Mortgage penalties. That's what's important, forget about the rate.

Mortgage penalties. That’s what’s important, forget about the rate.

Well, not totally as the title of this post suggests, however, potential penalty costs are something that is far too often under addressed at the time of arranging a mortgage, only for it to become a major issue down the road.

When arranging a mortgage one should never be too shortsighted and only focus on what the monthly mortgage payment will be and how to make it as small as possible (i.e. focusing on getting the lowest rate possible without concern for any of the numerous other terms, conditions, and factors of a mortgage).
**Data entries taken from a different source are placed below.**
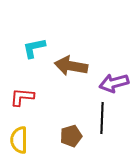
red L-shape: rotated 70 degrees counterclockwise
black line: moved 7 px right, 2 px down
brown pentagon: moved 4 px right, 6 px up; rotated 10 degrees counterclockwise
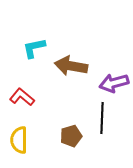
red L-shape: rotated 35 degrees clockwise
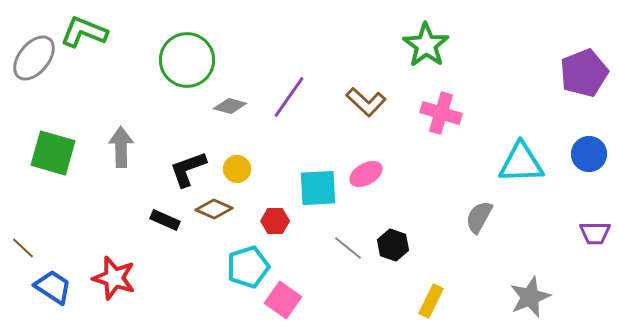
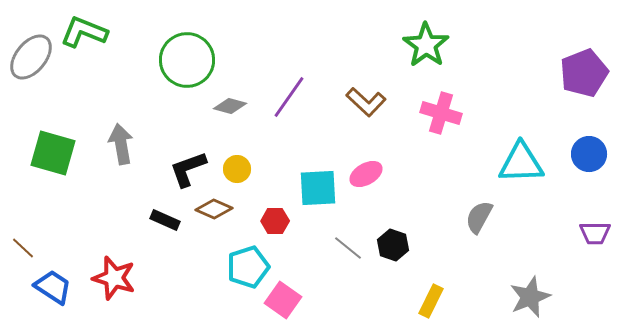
gray ellipse: moved 3 px left, 1 px up
gray arrow: moved 3 px up; rotated 9 degrees counterclockwise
Owning a home results in costs and expenses which may at times be more than one would ideally like to spend (i.e. costs of ownership). This highlights the importance of thoroughly informing oneself and doing a realistic budget of life after home ownership as one of the measures to help ensure home ownership is appropriate for oneself. As a mortgage professional we can help you with this process, however, I digress from the main topic of this post.

When the end of a closed mortgage term is not reached (e.g. sold house or need/want to refinance mid-term) a penalty is incurred for not fulfilling the original commitment. Incurring a penalty for not completing the term is standard among all financial institutions, however, they can differ in how they calculate the penalty. The amount of the penalty can also depend on the type of mortgage it is, variable vs. fixed rate.

When a variable rate mortgage term is not completed for whatever reason, the penalty is typically calculated as three months of interest. So as a rough guide you can estimate the penalty to be a bit less than 3 months worth of mortgage payments.

When a fixed rate mortgage term is not completed, the penalty is typically calculated as three months of interest or interest rate differential (IRD), whichever is greater. We know from the above we can get an estimate of what the three month interest penalty would be. However, most people are not familiar with what the IRD is or how it is calculated. The IRD is essentially the amount of lost income (interest) that the bank will miss out on with you leaving early. So, depending on the rate you currently have for your mortgage, what rates are at the time you want to break your term/contract, and the amount of time left in your term, go into determining what your IRD is, which may be more or less than 3 months of interest.

Financial institutions have made some efforts to minimize the times when a penalty is required to be charged. For instance most mortgages are “portable”. What this means is that you can move the mortgage from one property to another, provided the bank is OK with this (e.g. the bank will have to approve the property type, location, use, etc.). If the balance of the mortgage needs to be increased in the case the new property is of higher value, this can also be done but again, the bank will need to confirm that the larger balance can also be serviced appropriately.

Most mortgages are also “assumeable”. This means that new individuals can take over someone else’s mortgage along with the property in a purchase situation. The bank will need to approve the purchasers of the home for the mortgage they are taking over but again, this is another way that one can “get out of” their mortgage without incurring a penalty.

Both of the above scenarios will have administrative fees associated with them, however, the savings vs. paying a penalty will be very significant (administrative fees could be a few hundred dollars whereas penalty fees can be in the thousands and in some case, tens of thousands of dollars).

So, the message here is to speak in depth with your mortgage broker not only about your wants and needs in the short term but also your plans in life and with the property in the longer term. Through discussion it may be revealed that you would be OK with taking a product with a slightly higher rate (e.g. maybe paying a little extra each month over the “lowest cost option” ), but have the comfort of knowing you will have more flexibility and could save thousands of dollars or more in possible penalty costs over the “lowest rate” product that is more restrictive and has more uncertainty in penalty costs.